How do I know how much NSC is in my concentrate feed?

This will really depend on your feed brand. Those companies focusing on NSC values will list them on their labels but with other brands you may need to contact them to request this information.

Be careful when comparing NSC values from brand to brand and remember to compare apples with apples. Some companies may specify as grams per kg (g/kg) and some by using a %.  However its easy to convert, for example:

200 g/kg NSC is the same as 20%.

Keep in mind that some companies may only give you a ‘starch’ value.

This is useful in determining how much starch (and in essence, how much of the feed) is made up of grains and grain by-products but this value doesn’t tell you how much sugar is in a product.

A low starch food may still have a high sugar content leaving you with a high NSC feed overall.
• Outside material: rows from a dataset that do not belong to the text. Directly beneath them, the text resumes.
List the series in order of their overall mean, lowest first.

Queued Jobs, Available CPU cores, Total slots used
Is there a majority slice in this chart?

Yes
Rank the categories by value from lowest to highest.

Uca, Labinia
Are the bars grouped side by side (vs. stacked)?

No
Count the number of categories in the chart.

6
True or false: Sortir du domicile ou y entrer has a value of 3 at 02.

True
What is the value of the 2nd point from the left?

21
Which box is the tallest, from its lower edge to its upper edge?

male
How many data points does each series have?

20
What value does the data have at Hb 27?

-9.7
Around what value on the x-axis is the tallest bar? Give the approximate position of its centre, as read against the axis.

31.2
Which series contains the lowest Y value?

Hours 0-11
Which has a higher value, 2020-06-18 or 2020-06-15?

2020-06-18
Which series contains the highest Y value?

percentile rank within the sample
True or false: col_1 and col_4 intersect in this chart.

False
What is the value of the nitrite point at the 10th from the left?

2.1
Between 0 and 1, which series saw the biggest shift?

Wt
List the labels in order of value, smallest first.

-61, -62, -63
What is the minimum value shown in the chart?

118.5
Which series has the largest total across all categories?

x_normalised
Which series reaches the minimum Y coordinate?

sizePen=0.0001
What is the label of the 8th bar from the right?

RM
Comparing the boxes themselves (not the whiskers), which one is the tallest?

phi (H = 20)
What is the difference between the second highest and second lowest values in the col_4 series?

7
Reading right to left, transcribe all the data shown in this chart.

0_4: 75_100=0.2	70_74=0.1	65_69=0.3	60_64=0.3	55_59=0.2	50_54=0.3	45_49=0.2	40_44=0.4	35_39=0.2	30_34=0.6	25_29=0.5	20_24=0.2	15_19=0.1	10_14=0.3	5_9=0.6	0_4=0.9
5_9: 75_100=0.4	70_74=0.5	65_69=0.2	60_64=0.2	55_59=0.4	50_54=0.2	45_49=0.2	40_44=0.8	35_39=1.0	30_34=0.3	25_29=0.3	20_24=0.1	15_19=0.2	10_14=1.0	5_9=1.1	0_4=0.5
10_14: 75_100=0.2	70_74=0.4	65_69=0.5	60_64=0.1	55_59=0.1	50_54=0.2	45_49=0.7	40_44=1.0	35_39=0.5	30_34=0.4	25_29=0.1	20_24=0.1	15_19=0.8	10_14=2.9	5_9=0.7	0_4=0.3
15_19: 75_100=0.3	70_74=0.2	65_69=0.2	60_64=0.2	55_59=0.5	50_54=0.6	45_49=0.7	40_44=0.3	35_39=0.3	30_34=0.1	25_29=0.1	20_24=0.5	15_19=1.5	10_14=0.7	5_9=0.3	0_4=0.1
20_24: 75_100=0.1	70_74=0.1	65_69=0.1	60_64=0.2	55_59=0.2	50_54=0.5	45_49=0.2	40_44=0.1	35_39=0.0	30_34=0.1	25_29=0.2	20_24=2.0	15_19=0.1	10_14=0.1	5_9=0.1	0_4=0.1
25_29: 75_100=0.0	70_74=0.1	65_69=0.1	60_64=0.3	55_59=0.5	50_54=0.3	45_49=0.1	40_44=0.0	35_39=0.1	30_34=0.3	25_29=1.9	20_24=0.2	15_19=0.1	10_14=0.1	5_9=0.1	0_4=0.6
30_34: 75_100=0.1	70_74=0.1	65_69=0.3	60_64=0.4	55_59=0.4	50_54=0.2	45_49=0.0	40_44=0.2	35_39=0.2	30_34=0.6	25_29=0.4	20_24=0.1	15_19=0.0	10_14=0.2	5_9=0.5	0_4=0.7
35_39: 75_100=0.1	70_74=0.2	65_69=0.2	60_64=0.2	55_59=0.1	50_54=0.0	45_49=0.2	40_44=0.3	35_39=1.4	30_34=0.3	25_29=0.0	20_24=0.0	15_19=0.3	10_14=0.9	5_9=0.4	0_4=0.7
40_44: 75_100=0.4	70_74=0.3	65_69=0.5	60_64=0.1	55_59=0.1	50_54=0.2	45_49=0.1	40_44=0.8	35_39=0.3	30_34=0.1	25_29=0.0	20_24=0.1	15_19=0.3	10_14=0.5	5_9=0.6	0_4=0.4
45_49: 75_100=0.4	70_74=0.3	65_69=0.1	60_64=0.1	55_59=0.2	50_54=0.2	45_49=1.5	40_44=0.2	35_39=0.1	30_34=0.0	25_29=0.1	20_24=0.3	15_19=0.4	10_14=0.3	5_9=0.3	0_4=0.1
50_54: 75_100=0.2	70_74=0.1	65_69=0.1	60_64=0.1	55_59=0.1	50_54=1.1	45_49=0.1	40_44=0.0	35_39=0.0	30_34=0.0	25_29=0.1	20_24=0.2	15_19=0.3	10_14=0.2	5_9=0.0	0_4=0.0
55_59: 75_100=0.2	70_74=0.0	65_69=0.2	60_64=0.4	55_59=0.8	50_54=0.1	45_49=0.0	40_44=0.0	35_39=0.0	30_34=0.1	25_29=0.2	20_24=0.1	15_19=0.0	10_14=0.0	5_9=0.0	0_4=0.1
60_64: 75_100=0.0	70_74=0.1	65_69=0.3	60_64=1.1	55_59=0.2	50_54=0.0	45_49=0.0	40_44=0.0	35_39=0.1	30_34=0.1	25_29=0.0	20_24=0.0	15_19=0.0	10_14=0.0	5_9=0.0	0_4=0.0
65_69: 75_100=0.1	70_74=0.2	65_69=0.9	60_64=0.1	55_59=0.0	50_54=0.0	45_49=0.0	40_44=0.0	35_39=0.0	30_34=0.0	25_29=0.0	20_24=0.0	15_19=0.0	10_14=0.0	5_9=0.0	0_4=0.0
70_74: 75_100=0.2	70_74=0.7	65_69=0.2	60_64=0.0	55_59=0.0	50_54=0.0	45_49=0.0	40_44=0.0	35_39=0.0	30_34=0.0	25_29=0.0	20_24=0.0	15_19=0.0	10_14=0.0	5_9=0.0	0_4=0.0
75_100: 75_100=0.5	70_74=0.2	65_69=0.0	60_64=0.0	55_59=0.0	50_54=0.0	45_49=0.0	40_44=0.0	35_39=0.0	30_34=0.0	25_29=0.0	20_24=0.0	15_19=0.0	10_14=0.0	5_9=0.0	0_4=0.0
Similarly a low sugar feed may still be high in starch also giving a high total NSC. It is therefore important to have both components of the equation.

NSC= sugars + starch

In terms of the level of NSC you are looking, the following gives a good indication:

NSC > 35% or 350g/kg = high

NSC  35-20% or 350g-200g/kg = relatively low

NSC  < 20% or 200g/kg = low

(figures determined by Kentucky Equine Research)

Note that for horses with conditions such as laminitis, Insulin Resistance, etc levels of  12-17% are considered more desirable.

Don't forget your roughage when considering NSC levels

Getting NSC values for roughage can be slightly tricky as generally most suppliers don’t have these details at hand.

The NSC value of grass also fluctuates throughout seasons and is dependent on the growing area.

You can send samples of your hay and grazing away for testing but this is a costly process.

Below are some values for various hay types but please note that these are an average guideline only and may not represent your particular hay/grazing:

Lucerne Hay = NSC 11%, Sugars 9.2, Starch 1.8

Oat Hay= NSC 23 %, Sugars 15.8, Starch 6.3

Mixed Hay= NSC 13.6 %, Sugars 10.9, Starch 2.7

Teff= NSC 8.5-12%, Sugars approx 8.6, Starch approx  1.4

If your are limited to the grass type you can get in your area, then soaking (fully submerging in water) your hay may be beneficial if you are looking at keeping NSC levels low.

Soaking hay for 60mins in clean water can reduce sugars significantly.

Warmer water will help to remove sugars faster, and the more water the hay is soaked in the more sugars are lost.

Changing the water half way through the process will also help to remove more.